Personne n’ayant réponse à tout, les grosses entreprises commencent à comprendre l’intérêt de chercher l’innovation à l’extérieur. Les formules ne manquent pas. Mais celle de Telefónica, l’opérateur espagnol (cinquième au niveau mondial) a le mérite d’aider les startups dans différents pays tout en lui permettant de choisir les meilleures.
Le dispositif mis en place s’appelle Wayra.org. C’est un ensemble de 13 accélérateurs appelés « académies » installés dans 12 pays :
- l’Espagne (Barcelone et Madrid)
- les plus gros d’Amérique Latine
- mais aussi Allemagne et Grande Bretagne.
« Nous sommes une sorte de département R&D externalisé qui ouvre des pistes sur l’open innovation et permet de détecter ce qui peut nous être utile, » m’a expliqué Julian Vinue, directeur du centre de Barcelone.
Lancé en avril 2011 – pour ouvrir aux meilleurs codeurs et entrepreneurs une alternative à l’immigration vers les États-Unis – le réseau a reçu plus de 20.000 candidatures et a hébergé ou héberge encore près de 300 startups. Elles sont 10 à Barcelone dont les fondateurs sont russes, portugais, indien, espagnol, basque et croate… entre autres. Tout ce joli monde travaille en anglais.
Pour les attirer Telefónica (dont la Fondation a participé au financement de mon tour du monde de l’innovation) offre une bourse de 40.000 euros. Elle est versée en deux temps et ceux qui n’avancent pas n’en reçoivent que la moitié.
Les élus gagnent l’accès pendant 11 mois à des bureaux spacieux avec lignes à très haut débit. Comme dans tous les accélérateurs inspirés de Y Combinator ou de Tech Stars, ils bénéficient de mentors choisis, de mises en relation avec avocats, conseillers financiers et toute la communauté nécessaire pour faciliter l’innovation.

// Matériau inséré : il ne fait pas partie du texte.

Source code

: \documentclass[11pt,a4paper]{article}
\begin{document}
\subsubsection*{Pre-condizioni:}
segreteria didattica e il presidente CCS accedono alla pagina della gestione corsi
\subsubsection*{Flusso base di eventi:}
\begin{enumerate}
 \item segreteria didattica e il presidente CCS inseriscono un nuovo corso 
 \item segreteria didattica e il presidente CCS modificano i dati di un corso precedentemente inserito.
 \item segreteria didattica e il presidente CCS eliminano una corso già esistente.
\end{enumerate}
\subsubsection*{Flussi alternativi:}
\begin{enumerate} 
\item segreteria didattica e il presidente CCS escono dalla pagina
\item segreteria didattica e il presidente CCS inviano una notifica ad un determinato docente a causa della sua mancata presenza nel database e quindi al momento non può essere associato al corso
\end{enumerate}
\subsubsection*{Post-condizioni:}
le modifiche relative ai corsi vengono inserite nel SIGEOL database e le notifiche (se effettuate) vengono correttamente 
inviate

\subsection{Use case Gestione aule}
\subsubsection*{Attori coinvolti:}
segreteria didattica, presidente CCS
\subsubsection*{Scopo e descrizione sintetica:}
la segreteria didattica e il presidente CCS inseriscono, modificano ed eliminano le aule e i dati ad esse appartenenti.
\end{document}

Tous les centres sont conçus sur le même modèle. Chaque startup a un espace propre mais ouvert. Les séparations sont marquées par des sortes de grands cubes qui sont en fait des tableaux noirs sur lesquels tout le monde écrit, comme il se doit quand on veut encourager la créativité.
Au terme du processus les participants exposent leurs projets au cours d’un Demo Day devant investisseurs et journalistes. Les meilleurs ont droit à leur moment (bref) de gloire lors du Mobile World Congress de Barcelone.
En échange, Telefónica demande le premier droit de négociation quand les startups se lancent dans le grand monde. Elle peut prendre entre 5% et 10% du capital de la société.
La « première édition » de Wayra Barcelone a permis l’émergence, entre autres, de Marfeel, une entreprise d’adaptation de contenus pour iPad qui a reçu 1,5 Millions de dollars et de MintLabs qui fait des scans 3D du cerveau.
« C’est intéressant pour notre secteur e-Health et pour la gestion d’images, » m’a expliqué Vinue à propos de cette dernière. On voit bien comment de tels projets peuvent être utiles. « Mais nous nous intéressons à tout ce qui concerne les TIC en général et pas seulement à la téléphonie, » précise-t-il. « Ça peut représenter une ouverture future ou intéresser un de nos clients. »
Son patron, Gonzalo Martin-Villa, responsable de l’ensemble des académies, vient de déclarer qu’aider les startups « est une question de survie« . Ceux qui ne voient pas qu’elles sont une réponse à la vitesse des changements et à la montée irrésistible de l’économie digitale se préparent de sérieux ennuis.
Wayra m’a fait penser à Startup Chile, l’initiative du gouvernement chilien pour attirer des startupers du monde entier avec des bureaux et une bourse de 40.000 dollars. Les deux différences les plus importantes sont qu’il s’agit cette fois d’une initiative privée et non publique et qu’elle s’étend sur 12 pays. Mais les deux initiatives ont en commun d’avoir trouvé – pour un coût raisonnable – une façon de s’ouvrir à l’innovation foisonnante des startups tout en leurs étant utiles. Les municipalités peuvent parfaitement adapter un tel modèle à leur budget comme à leurs réalités locales.